President Carter said today that Ronald Reagan is not to be trusted with the responsibilities of the presidency and that the Republican nominee's election in November would be "a bad thing for our country."
At the end of a campaign swing in which Carter reached back constantly for statements of the Reagan of the past, while the Reagan of the present was in the same state, the president was asked by a television interviewer to assess the impact should the GOP nominee defeat him.
"I think it would be a bad thing for our country if Gov. Reagan should be elected," he replied. "I think a lot of his advisers are very concerned about what he would say in an open and free exchange of ideas with the American people . . .
"I don't know what he would do in the White House," Carter continued. "But his opposition to the SALT II treaty, his opposition to Medicare . . . his call for the injection of American military forces in place after place after place around the world, when diplomatic means ought to solve those problems, indicate to me that he would not be a good president or a good man to trust with the affairs of this nation in the future."
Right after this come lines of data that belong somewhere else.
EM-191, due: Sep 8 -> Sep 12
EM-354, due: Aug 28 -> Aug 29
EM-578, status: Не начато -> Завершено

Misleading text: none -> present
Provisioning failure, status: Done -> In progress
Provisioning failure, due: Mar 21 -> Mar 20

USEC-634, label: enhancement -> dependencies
Carter is in the second day of a supposedly new campaign style in which he has said he will attempt to tone down his anti-Reagan rhetoric and discuss "major issues." But while he delivered it in a softspoken manner, his assessment of a Reagan presidency was perhaps the bluntest that he has delivered during the campaign.
Moreover, the president's litany of Reagan's positions including "his opposition to programs like, the minimum wage and unemployment compensation," was typical of a campaign that in many ways has come down to a dispute between the Reagans of past and present.
While the former California governor has sought to moderate many of his positions, the Carter campaign, armed with a fat book of past Reagan statements gleaned mostly from newspapers, has sought to saddle him with his history as a spokesman for conservative causes.
Today, for example, the president's target was the large number of elderly voters in this state, a bedrock of Carter's southern base where Reagan is now conceded the lead. After beginning the day in the state capital of Tallahassee, he flew to this community of retirees and held a "town meeting" in the grand ballroom of the Princess Martha Hotel.
"A Democratic president said we need Medicare to help the senior citizens of our nation to stay in good health," Carter told his elderly audience. "Republicans opposed it. My opponent, Gov. Ronald Reagan, took a nationwide tour as the leader against Medicare. On four occasions at least, he has advocated that Social Security be made voluntary," a proposal the president later said would bring the retirement system "to its knees."
White House officials promptly produced a list of quotes attributed to Reagan, most of them from the 1960s, in which he suggested exploring a voluntary Social Security system and described Medicare as "a foot in the door of a government takeover of all medicine."
Reagan had dropped all references to voluntary Social Security since 1976, and he no longer criticizes Medicare, the minimum wage or unemployment compensation. He has "pledged to strengthen the existing Social Security system.
In the interview with a television station from nearby Tampa, Carter denied the frequent suggestions by Reagan and his advisers that the White House plans some "October surprise" to affect the election.
"There is no way to contrive some sort of false surprise to be sprung on the American people just before the election," he said.
He also said it is his "present plan" to retain both Secretary of State Edmund S. Muskie and national security adviser Zbigniew Brzezinski if he is reelected.
In Tallahassee earlier today, the president signed legislation providing $100 million in relief to state and local governments, the bulk of it earmarked for Florida, for the cost of assimilating refugees from Cuba and elsewhere. In another interview he branded as "ridiculous" Reagan's critcism of administration refugee policy.